The Federal Railroad Administration (FRA) recently published a progress report (PDF) presenting its ambitious vision for the congressionally-mandated National Rail Plan (NRP). The NRP is being developed as part of the Passenger Rail Investment and Improvement Act of 2008. The progress report builds upon the Preliminary National Rail Plan (PDF) submitted to Congress last year. When completed, the NRP is expected to present a framework for improving our transportation network for future generations.
The progress report emphasizes the importance of efficient and effective rail infrastructure to the nation’s economy and then details the need to build a nation-wide system of high-speed and intercity passenger rail while preserving the nation’s freight rail network. FRA’s plans include a tiered network of passenger rail corridors, with each tier tailored to the size and needs of the various areas serviced by the system. These tiers would include Core Express Corridors, which would consist of high-speed rail service on a dedicated track and connect large urban areas separated by distances of up to 500 miles. The middle tier, Regional Corridors would use a mix of dedicated and shared track to provide service ranging in speed from 90-125 mph and link mid-size urban areas as well as smaller communities in between. Finally, Emerging/Feeder routes would use shared track and provide smaller or more distant areas with service speeds of up to 90 mph. FRA’s goal for each of these tiers is to provide connections with communities, and integrate passenger rail with other modes of public transportation.
The FRA also uses the report to address its plan for High Performance Freight Rail and the need to improve the nation’s freight rail network to accommodate long-term capacity needs. The report emphasizes that freight system performance can also be improved by enhancing the connections between individual modes of transportation in order to make the best use of the inherent efficiencies of each mode, including pipelines, airfreight, waterways, and trucking. Such improvements to corridors and connections will, in turn, enhance the nation’s economic competitiveness.
Success will require a long-term commitment to passenger rail at the Federal, State, and local levels, similar to the dedication shown to the interstate highway network in the latter half of the 20th century.
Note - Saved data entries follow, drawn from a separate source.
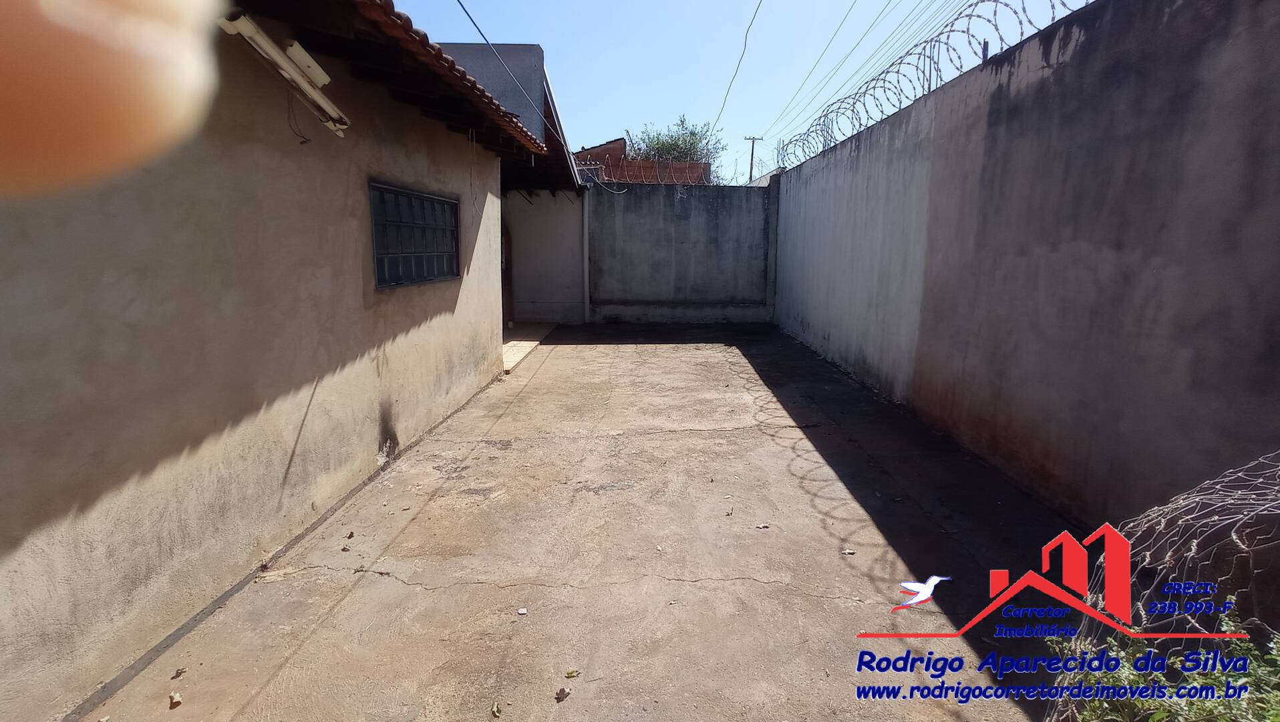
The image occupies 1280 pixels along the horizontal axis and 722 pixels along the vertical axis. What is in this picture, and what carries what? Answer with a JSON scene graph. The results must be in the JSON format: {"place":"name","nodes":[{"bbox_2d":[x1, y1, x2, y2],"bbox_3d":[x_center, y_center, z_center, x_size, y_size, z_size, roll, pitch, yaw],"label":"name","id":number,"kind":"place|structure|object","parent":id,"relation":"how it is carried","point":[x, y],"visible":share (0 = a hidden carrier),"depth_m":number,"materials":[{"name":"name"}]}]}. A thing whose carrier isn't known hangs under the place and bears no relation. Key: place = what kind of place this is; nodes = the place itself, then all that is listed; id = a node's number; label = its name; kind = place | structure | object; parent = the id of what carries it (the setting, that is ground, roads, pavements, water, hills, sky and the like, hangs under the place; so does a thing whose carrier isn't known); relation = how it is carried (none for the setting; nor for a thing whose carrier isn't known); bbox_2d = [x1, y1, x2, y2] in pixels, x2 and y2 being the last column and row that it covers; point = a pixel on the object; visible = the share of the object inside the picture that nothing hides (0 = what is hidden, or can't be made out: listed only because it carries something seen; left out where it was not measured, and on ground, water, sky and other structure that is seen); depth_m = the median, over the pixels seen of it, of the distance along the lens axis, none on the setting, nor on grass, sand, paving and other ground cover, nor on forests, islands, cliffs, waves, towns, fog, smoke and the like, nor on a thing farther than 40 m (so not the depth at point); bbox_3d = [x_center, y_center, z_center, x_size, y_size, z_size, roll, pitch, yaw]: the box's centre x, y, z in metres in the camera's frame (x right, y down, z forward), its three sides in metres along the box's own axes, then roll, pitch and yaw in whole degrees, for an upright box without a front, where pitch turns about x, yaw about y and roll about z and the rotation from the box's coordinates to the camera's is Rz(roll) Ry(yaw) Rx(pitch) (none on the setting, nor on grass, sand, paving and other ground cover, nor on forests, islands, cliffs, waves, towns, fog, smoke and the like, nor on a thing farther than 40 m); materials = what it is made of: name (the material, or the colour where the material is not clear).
{"place":"outdoors","nodes":[
{"label":"outdoors","id":0,"kind":"place"},
{"bbox_2d":[0,0,220,198],"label":"person","id":1,"kind":"object","parent":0,"point":[3,67],"visible":0.94,"depth_m":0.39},
{"bbox_2d":[0,0,535,719],"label":"house","id":2,"kind":"structure","parent":0,"point":[8,480],"depth_m":2.13,"materials":[{"name":"beige paint"}]},
{"bbox_2d":[217,11,350,133],"bbox_3d":[-1.550,-1.256,2.644,0.250,0.279,0.885,0,10,0],"label":"fluorescent lamp","id":3,"kind":"object","parent":2,"relation":"attached to","point":[302,51],"visible":0.94,"depth_m":2.62,"materials":[{"name":"white"}]},
{"bbox_2d":[235,0,543,159],"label":"tiled roof","id":4,"kind":"structure","parent":2,"relation":"on","point":[438,56],"depth_m":3.83,"materials":[{"name":"tile"}]},
{"bbox_2d":[368,180,459,288],"bbox_3d":[-1.693,-0.930,4.521,0.143,0.739,1.453,0,10,0],"label":"barred window","id":5,"kind":"structure","parent":2,"relation":"in","point":[378,276],"depth_m":4.45,"materials":[{"name":"black metal"}]},
{"bbox_2d":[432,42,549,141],"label":"gray building","id":6,"kind":"structure","parent":0,"point":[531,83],"depth_m":7.99,"materials":[{"name":"grey paint"}]},
{"bbox_2d":[499,219,513,326],"bbox_3d":[-2.207,-1.379,9.466,0.196,2.036,1.239,0,10,0],"label":"door","id":7,"kind":"structure","parent":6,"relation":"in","point":[503,316],"depth_m":9.76,"materials":[{"name":"brown wood"}]},
{"bbox_2d":[501,322,556,372],"label":"floor","id":8,"kind":"structure","parent":0,"point":[514,342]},
{"bbox_2d":[74,324,1102,721],"label":"concrete pavement","id":9,"kind":"structure","parent":0,"point":[561,361],"materials":[{"name":"grey concrete"}]},
{"bbox_2d":[168,690,183,706],"bbox_3d":[-1.476,1.072,1.920,0.040,0.024,0.061,-9,14,-41],"label":"dry leaf","id":10,"kind":"object","parent":9,"relation":"on","point":[179,699],"visible":0.99,"depth_m":1.91,"materials":[{"name":"brown plant"}]},
{"bbox_2d":[171,666,187,678],"bbox_3d":[-1.559,1.051,2.043,0.045,0.021,0.050,-10,15,-44],"label":"dry leaf","id":11,"kind":"object","parent":9,"relation":"on","point":[177,672],"visible":0.98,"depth_m":2.04,"materials":[{"name":"brown plant"}]},
{"bbox_2d":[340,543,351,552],"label":"dry leaf","id":12,"kind":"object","parent":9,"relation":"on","point":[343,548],"visible":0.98,"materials":[{"name":"brown plant"}]},
{"bbox_2d":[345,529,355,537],"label":"dry leaf","id":13,"kind":"object","parent":9,"relation":"on","point":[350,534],"visible":0.98,"depth_m":3.01,"materials":[{"name":"brown plant"}]},
{"bbox_2d":[490,700,502,717],"bbox_3d":[-0.454,1.103,1.912,0.041,0.018,0.070,-5,12,-26],"label":"dry leaf","id":14,"kind":"object","parent":9,"relation":"on","point":[496,711],"visible":0.98,"depth_m":1.90,"materials":[{"name":"brown plant"}]},
{"bbox_2d":[515,606,528,614],"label":"stone","id":15,"kind":"object","parent":9,"relation":"on","point":[522,610],"visible":0.98,"depth_m":2.40,"materials":[{"name":"white stone"}]},
{"bbox_2d":[553,686,571,701],"bbox_3d":[-0.253,1.079,1.964,0.052,0.021,0.056,9,13,39],"label":"dry leaf","id":16,"kind":"object","parent":9,"relation":"on","point":[563,690],"visible":0.99,"depth_m":1.95,"materials":[{"name":"brown plant"}]},
{"bbox_2d":[563,668,579,677],"bbox_3d":[-0.233,1.059,2.049,0.053,0.014,0.044,-7,13,-35],"label":"dry leaf","id":17,"kind":"object","parent":9,"relation":"on","point":[570,674],"visible":0.98,"depth_m":2.04,"materials":[{"name":"yellow plant"}]},
{"bbox_2d":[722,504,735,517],"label":"dry leaf","id":18,"kind":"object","parent":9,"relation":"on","point":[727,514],"visible":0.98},
{"bbox_2d":[754,521,770,528],"bbox_3d":[0.627,0.849,3.104,0.077,0.015,0.065,-5,12,-26],"label":"dry leaf","id":19,"kind":"object","parent":9,"relation":"on","point":[760,525],"visible":0.99,"depth_m":3.09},
{"bbox_2d":[841,547,855,554],"bbox_3d":[0.982,0.898,2.846,0.062,0.018,0.061,-7,13,-34],"label":"dry leaf","id":20,"kind":"object","parent":9,"relation":"on","point":[848,550],"visible":0.98,"depth_m":2.84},
{"bbox_2d":[499,178,774,323],"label":"back wall","id":21,"kind":"structure","parent":0,"point":[600,191],"depth_m":10.63,"materials":[{"name":"grey concrete"}]},
{"bbox_2d":[465,0,658,195],"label":"power line","id":22,"kind":"object","parent":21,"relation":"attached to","point":[466,12],"visible":0.97,"depth_m":6.33,"materials":[{"name":"plastic"}]},
{"bbox_2d":[581,186,590,322],"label":"pillar","id":23,"kind":"structure","parent":21,"relation":"attached to","point":[586,260],"depth_m":10.40,"materials":[{"name":"white"}]},
{"bbox_2d":[583,156,718,183],"bbox_3d":[0.191,-3.427,11.172,3.125,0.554,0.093,0,10,0],"label":"razor wire","id":24,"kind":"object","parent":21,"relation":"attached to","point":[602,166],"visible":0.72,"depth_m":11.13,"materials":[{"name":"silver metal"}]},
{"bbox_2d":[571,137,707,184],"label":"brick building","id":25,"kind":"structure","parent":0,"point":[602,149],"depth_m":22.68,"materials":[{"name":"red brick"}]},
{"bbox_2d":[625,115,720,166],"bbox_3d":[1.609,-8.127,30.641,5.480,7.902,5.475,2,11,10],"label":"tree","id":26,"kind":"object","parent":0,"point":[695,138],"visible":0.52,"depth_m":29.48,"materials":[{"name":"green plant"}]},
{"bbox_2d":[714,0,762,131],"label":"power line","id":27,"kind":"object","parent":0,"point":[755,12],"visible":0.97,"depth_m":11.27,"materials":[{"name":"plastic"}]},
{"bbox_2d":[382,0,1094,181],"label":"sky","id":28,"kind":"structure","parent":0,"point":[846,3],"materials":[{"name":"blue"}]},
{"bbox_2d":[744,134,763,181],"bbox_3d":[6.354,-8.836,34.598,1.357,7.985,0.269,0,10,0],"label":"utility pole","id":29,"kind":"object","parent":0,"point":[753,138],"visible":0.44,"depth_m":34.05,"materials":[{"name":"brown wood"}]},
{"bbox_2d":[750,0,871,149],"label":"power line","id":30,"kind":"object","parent":29,"relation":"attached to","point":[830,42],"visible":0.93,"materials":[{"name":"plastic"}]},
{"bbox_2d":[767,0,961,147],"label":"power line","id":31,"kind":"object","parent":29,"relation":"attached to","point":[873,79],"visible":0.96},
{"bbox_2d":[773,0,1279,551],"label":"right wall","id":32,"kind":"structure","parent":0,"point":[1176,44],"depth_m":3.05,"materials":[{"name":"grey concrete"}]},
{"bbox_2d":[773,0,1095,170],"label":"razor wire","id":33,"kind":"object","parent":32,"relation":"attached to","point":[982,1],"visible":0.82,"depth_m":5.37,"materials":[{"name":"silver metal"}]},
{"bbox_2d":[1044,449,1279,721],"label":"wire fence","id":34,"kind":"object","parent":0,"point":[1170,504],"visible":0.83,"depth_m":1.39,"materials":[{"name":"silver metal"}]},
{"bbox_2d":[1045,604,1279,721],"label":"shrub","id":35,"kind":"object","parent":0,"point":[1244,645],"visible":0.59,"depth_m":1.42,"materials":[{"name":"green plant"}]}
]}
The next steps in the development of the NRP may prove to be the most critical in terms of garnering the political support necessary for an endeavor whose significance and breadth the FRA compares to the development of the interstate highway system in the 1950s. USDOT and FRA are currently developing criteria to identify regions of the country where Core Express, Regional and Emerging/Feeder corridors could be feasible, analyzing the costs and benefits of high speed and intercity rail and High Performance Rail, and continuing extensive public outreach to identify and aid in the resolution of challenges associated with the initiative. When issued, the final NRP is expected to include a comprehensive strategy for implementation, including legislative, policy and administrative recommendations. The ultimate strategy will need to anticipate and overcome the numerous financial and political challenges to such an ambitious undertaking.